I was a science teacher at the High School for Leadership and Public Service, located less than 500 yards from the South Tower. I was there on 9-11-01 and evacuated kids to Battery Park.

When we got to street level, the first thing everybody saw was how many people were on the street. There were thousands of people on the street. I was worried about my kids, especially the ones straggling so at that point we knew we had to get these kids out of here. In just a few minutes, you really didn't know who was your student and who wasn't. I had them for only two days.
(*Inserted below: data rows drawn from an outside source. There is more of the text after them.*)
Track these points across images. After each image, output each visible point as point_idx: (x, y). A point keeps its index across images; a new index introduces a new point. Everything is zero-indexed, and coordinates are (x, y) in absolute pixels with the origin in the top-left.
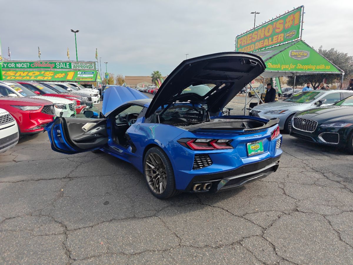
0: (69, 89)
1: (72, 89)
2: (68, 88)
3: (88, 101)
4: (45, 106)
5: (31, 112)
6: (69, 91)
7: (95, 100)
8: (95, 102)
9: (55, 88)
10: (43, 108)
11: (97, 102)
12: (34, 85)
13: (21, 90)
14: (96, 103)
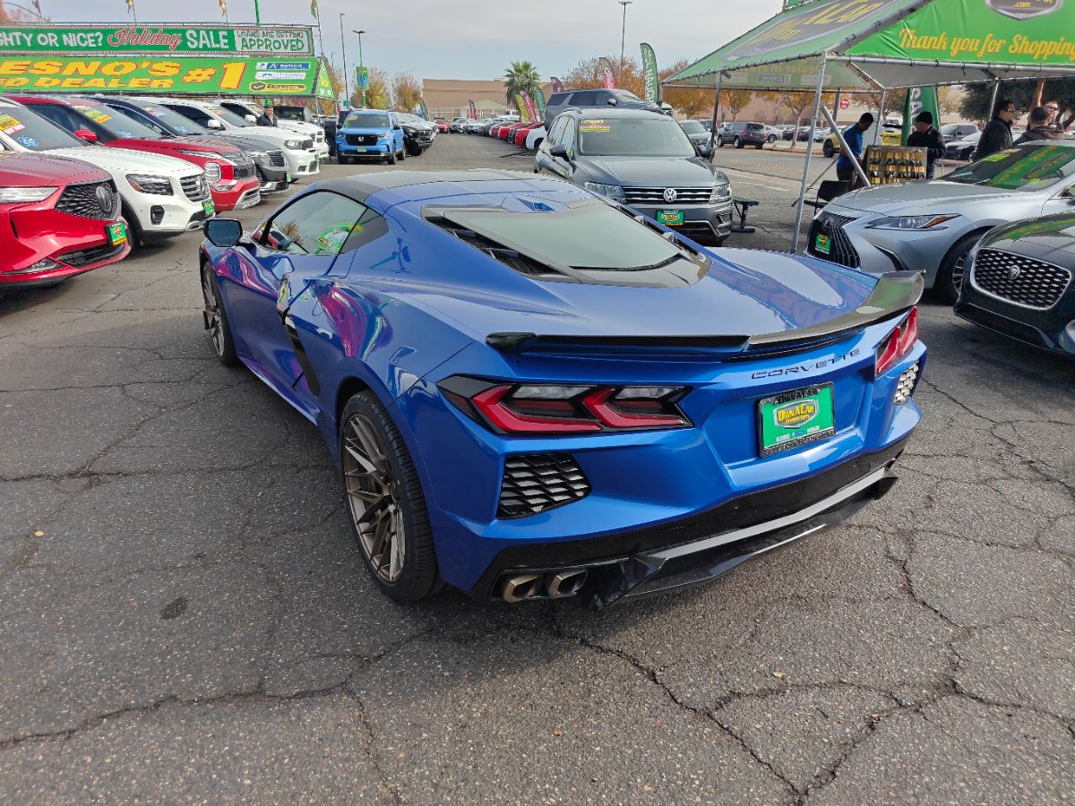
0: (212, 123)
1: (226, 123)
2: (212, 118)
3: (271, 165)
4: (69, 188)
5: (17, 210)
6: (216, 128)
7: (301, 163)
8: (302, 168)
9: (162, 120)
10: (64, 195)
11: (308, 168)
12: (76, 107)
13: (20, 127)
14: (307, 173)
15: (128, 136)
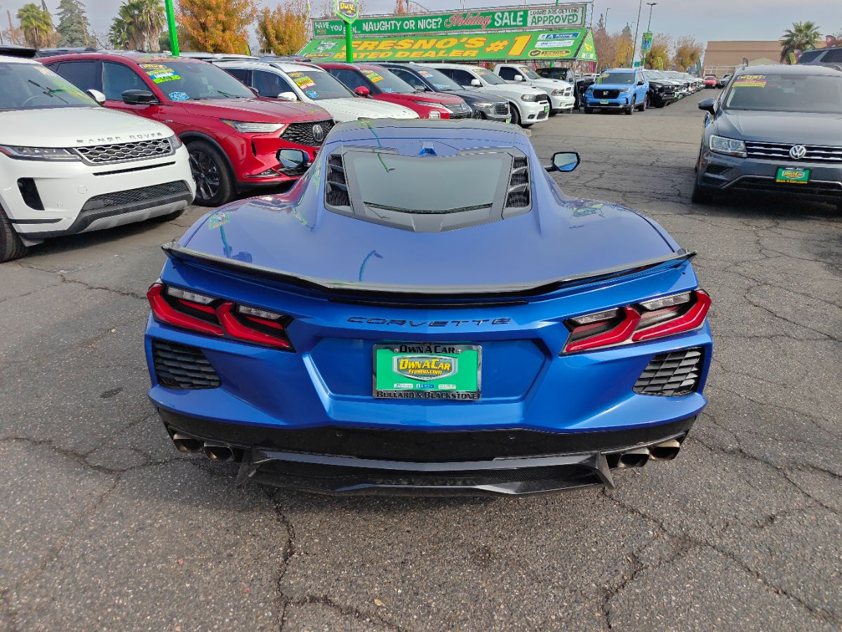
0: (475, 82)
1: (484, 82)
2: (475, 78)
3: (495, 114)
5: (257, 137)
6: (476, 86)
7: (532, 112)
8: (532, 116)
9: (428, 80)
11: (536, 117)
13: (311, 84)
14: (535, 120)
15: (389, 91)
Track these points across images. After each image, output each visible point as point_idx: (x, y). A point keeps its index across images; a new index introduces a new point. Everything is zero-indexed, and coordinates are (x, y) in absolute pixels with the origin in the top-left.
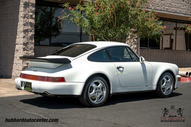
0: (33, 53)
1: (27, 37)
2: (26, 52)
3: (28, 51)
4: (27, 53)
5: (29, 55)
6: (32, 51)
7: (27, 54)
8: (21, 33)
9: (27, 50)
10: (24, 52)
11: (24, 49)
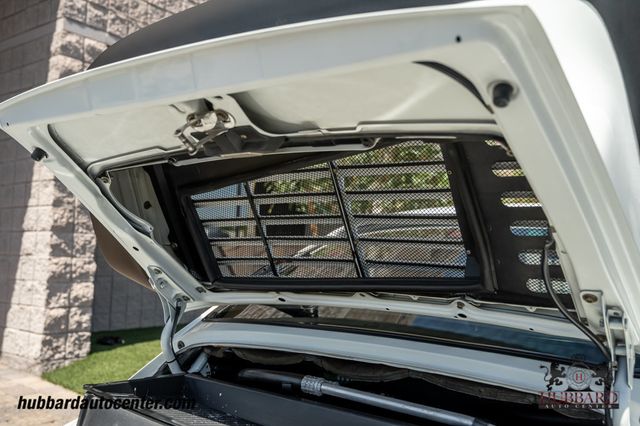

We got as far as Rector Street and I remember turning around to see how many students were back there and how many were ahead of me. We watched the top of the south tower start to slide off and then realized the building was actually coming down. And that's when we said to our kids, you can run, run as fast as you can and get to Battery Park. We were engulfed in the cloud and at that point it was hard to know who was next to you; eventually it got to the point were you couldn't even see your hand in front of your face. We were even taking socks off and putting them around people's faces because of all the dust and everything that was coming down.

The experience propelled me to create an environmental civics club...something that could help us improve the health of the community near our school. Our thoughts were especially with our freshmen because this was a new neighborhood for them and they were only here for two or three days before this happened. Many teachers spent time trying to create projects or come up with ideas to somehow help empower kids who were just here for a short while and had become victimized like that.

The first project we did was to bring students back to the very park we were evacuated to, less than three months later, to plant tulip bulbs donated from Holland. We felt our freshmen were not even familiar with our school (they had experienced only two school days prior) and we did not want them to feel victimized.

The only way to do that at first, we felt, was to bring them back to Battery Park to plant flowers. Our students soon learned that, rather than feel like victims who were helpless, they became survivors who became empowered. Since that first planting, our school's Environmental Civics Club and Green Task Forces grew and have planted over a quarter of a million bulbs and flowers at Battery Park in the Bosque area and the Gardens of Remembrance and several thousand across the street from our school at Trinity Church Cemetery Gardens. We also worked on the Tiles for America Project, which you can still see on the corner of 11th Street and 7th Avenue.

The whole New York community came together. I felt like over the next couple of weeks, you didn't hear people talking about politics, didn't hear people talking about divisiveness. There was really a feeling that we have to help each other, we have to come together.